§ Task item
The data are to be restated in full, exactly as presented.

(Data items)
^^^^
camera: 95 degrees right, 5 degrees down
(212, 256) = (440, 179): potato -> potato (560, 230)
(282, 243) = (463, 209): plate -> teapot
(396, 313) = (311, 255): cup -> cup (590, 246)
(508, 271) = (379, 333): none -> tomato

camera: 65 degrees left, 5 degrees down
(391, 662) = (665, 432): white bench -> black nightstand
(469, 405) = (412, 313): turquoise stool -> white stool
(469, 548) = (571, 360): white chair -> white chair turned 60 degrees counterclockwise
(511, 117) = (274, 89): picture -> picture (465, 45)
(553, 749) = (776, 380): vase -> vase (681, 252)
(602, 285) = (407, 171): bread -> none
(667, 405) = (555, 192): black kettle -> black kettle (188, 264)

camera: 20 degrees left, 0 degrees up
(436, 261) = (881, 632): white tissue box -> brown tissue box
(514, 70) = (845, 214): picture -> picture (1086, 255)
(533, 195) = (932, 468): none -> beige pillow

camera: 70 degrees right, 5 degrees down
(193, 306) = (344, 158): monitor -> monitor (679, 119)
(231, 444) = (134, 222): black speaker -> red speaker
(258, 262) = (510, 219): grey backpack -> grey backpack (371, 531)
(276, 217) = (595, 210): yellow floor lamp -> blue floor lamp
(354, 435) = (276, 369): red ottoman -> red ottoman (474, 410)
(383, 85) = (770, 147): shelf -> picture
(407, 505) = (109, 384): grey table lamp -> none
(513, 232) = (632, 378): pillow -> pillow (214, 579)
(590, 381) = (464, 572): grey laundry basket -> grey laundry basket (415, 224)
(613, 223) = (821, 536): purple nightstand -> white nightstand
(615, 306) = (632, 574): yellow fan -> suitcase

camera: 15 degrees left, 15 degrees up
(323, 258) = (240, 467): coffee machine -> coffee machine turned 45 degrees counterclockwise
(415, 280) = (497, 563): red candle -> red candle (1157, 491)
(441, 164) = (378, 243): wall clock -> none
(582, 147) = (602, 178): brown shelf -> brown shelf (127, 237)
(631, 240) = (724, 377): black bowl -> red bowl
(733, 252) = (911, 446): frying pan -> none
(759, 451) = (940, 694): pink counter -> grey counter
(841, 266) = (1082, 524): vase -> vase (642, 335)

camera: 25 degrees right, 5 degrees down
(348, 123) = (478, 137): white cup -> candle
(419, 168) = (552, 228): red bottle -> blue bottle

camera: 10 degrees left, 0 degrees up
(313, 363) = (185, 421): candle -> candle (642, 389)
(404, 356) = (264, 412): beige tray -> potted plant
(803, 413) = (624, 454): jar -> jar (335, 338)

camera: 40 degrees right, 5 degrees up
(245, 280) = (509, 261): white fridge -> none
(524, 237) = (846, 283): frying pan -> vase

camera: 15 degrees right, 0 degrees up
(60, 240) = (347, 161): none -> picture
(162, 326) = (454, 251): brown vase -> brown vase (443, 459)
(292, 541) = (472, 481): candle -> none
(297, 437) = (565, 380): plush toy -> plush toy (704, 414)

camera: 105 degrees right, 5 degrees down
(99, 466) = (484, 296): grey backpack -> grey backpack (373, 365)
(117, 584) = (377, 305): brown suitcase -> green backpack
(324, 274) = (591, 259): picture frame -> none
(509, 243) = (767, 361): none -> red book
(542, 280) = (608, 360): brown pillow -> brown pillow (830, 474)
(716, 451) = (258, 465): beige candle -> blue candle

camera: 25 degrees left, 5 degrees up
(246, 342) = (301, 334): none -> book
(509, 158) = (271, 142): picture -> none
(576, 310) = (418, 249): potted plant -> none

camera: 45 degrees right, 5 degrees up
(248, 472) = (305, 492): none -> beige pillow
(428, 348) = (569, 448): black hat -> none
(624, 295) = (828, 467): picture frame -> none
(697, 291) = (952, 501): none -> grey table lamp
^^^^
§ Solution for this exercise
camera: 95 degrees right, 5 degrees down
(212, 256) = (440, 179): potato -> potato (560, 230)
(282, 243) = (463, 209): plate -> teapot
(396, 313) = (311, 255): cup -> cup (590, 246)
(508, 271) = (379, 333): none -> tomato

camera: 65 degrees left, 5 degrees down
(391, 662) = (665, 432): white bench -> black nightstand
(469, 405) = (412, 313): turquoise stool -> white stool
(469, 548) = (571, 360): white chair -> white chair turned 60 degrees counterclockwise
(511, 117) = (274, 89): picture -> picture (465, 45)
(553, 749) = (776, 380): vase -> vase (681, 252)
(602, 285) = (407, 171): bread -> none
(667, 405) = (555, 192): black kettle -> black kettle (188, 264)

camera: 20 degrees left, 0 degrees up
(436, 261) = (881, 632): white tissue box -> brown tissue box
(514, 70) = (845, 214): picture -> picture (1086, 255)
(533, 195) = (932, 468): none -> beige pillow

camera: 70 degrees right, 5 degrees down
(193, 306) = (344, 158): monitor -> monitor (679, 119)
(231, 444) = (134, 222): black speaker -> red speaker
(258, 262) = (510, 219): grey backpack -> grey backpack (371, 531)
(276, 217) = (595, 210): yellow floor lamp -> blue floor lamp
(354, 435) = (276, 369): red ottoman -> red ottoman (474, 410)
(383, 85) = (770, 147): shelf -> picture
(407, 505) = (109, 384): grey table lamp -> none
(513, 232) = (632, 378): pillow -> pillow (214, 579)
(590, 381) = (464, 572): grey laundry basket -> grey laundry basket (415, 224)
(613, 223) = (821, 536): purple nightstand -> white nightstand
(615, 306) = (632, 574): yellow fan -> suitcase

camera: 15 degrees left, 15 degrees up
(323, 258) = (240, 467): coffee machine -> coffee machine turned 45 degrees counterclockwise
(415, 280) = (497, 563): red candle -> red candle (1157, 491)
(441, 164) = (378, 243): wall clock -> none
(582, 147) = (602, 178): brown shelf -> brown shelf (127, 237)
(631, 240) = (724, 377): black bowl -> red bowl
(733, 252) = (911, 446): frying pan -> none
(759, 451) = (940, 694): pink counter -> grey counter
(841, 266) = (1082, 524): vase -> vase (642, 335)

camera: 25 degrees right, 5 degrees down
(348, 123) = (478, 137): white cup -> candle
(419, 168) = (552, 228): red bottle -> blue bottle

camera: 10 degrees left, 0 degrees up
(313, 363) = (185, 421): candle -> candle (642, 389)
(404, 356) = (264, 412): beige tray -> potted plant
(803, 413) = (624, 454): jar -> jar (335, 338)

camera: 40 degrees right, 5 degrees up
(245, 280) = (509, 261): white fridge -> none
(524, 237) = (846, 283): frying pan -> vase

camera: 15 degrees right, 0 degrees up
(60, 240) = (347, 161): none -> picture
(162, 326) = (454, 251): brown vase -> brown vase (443, 459)
(292, 541) = (472, 481): candle -> none
(297, 437) = (565, 380): plush toy -> plush toy (704, 414)

camera: 105 degrees right, 5 degrees down
(99, 466) = (484, 296): grey backpack -> grey backpack (373, 365)
(117, 584) = (377, 305): brown suitcase -> green backpack
(324, 274) = (591, 259): picture frame -> none
(509, 243) = (767, 361): none -> red book
(542, 280) = (608, 360): brown pillow -> brown pillow (830, 474)
(716, 451) = (258, 465): beige candle -> blue candle

camera: 25 degrees left, 5 degrees up
(246, 342) = (301, 334): none -> book
(509, 158) = (271, 142): picture -> none
(576, 310) = (418, 249): potted plant -> none

camera: 45 degrees right, 5 degrees up
(248, 472) = (305, 492): none -> beige pillow
(428, 348) = (569, 448): black hat -> none
(624, 295) = (828, 467): picture frame -> none
(697, 291) = (952, 501): none -> grey table lamp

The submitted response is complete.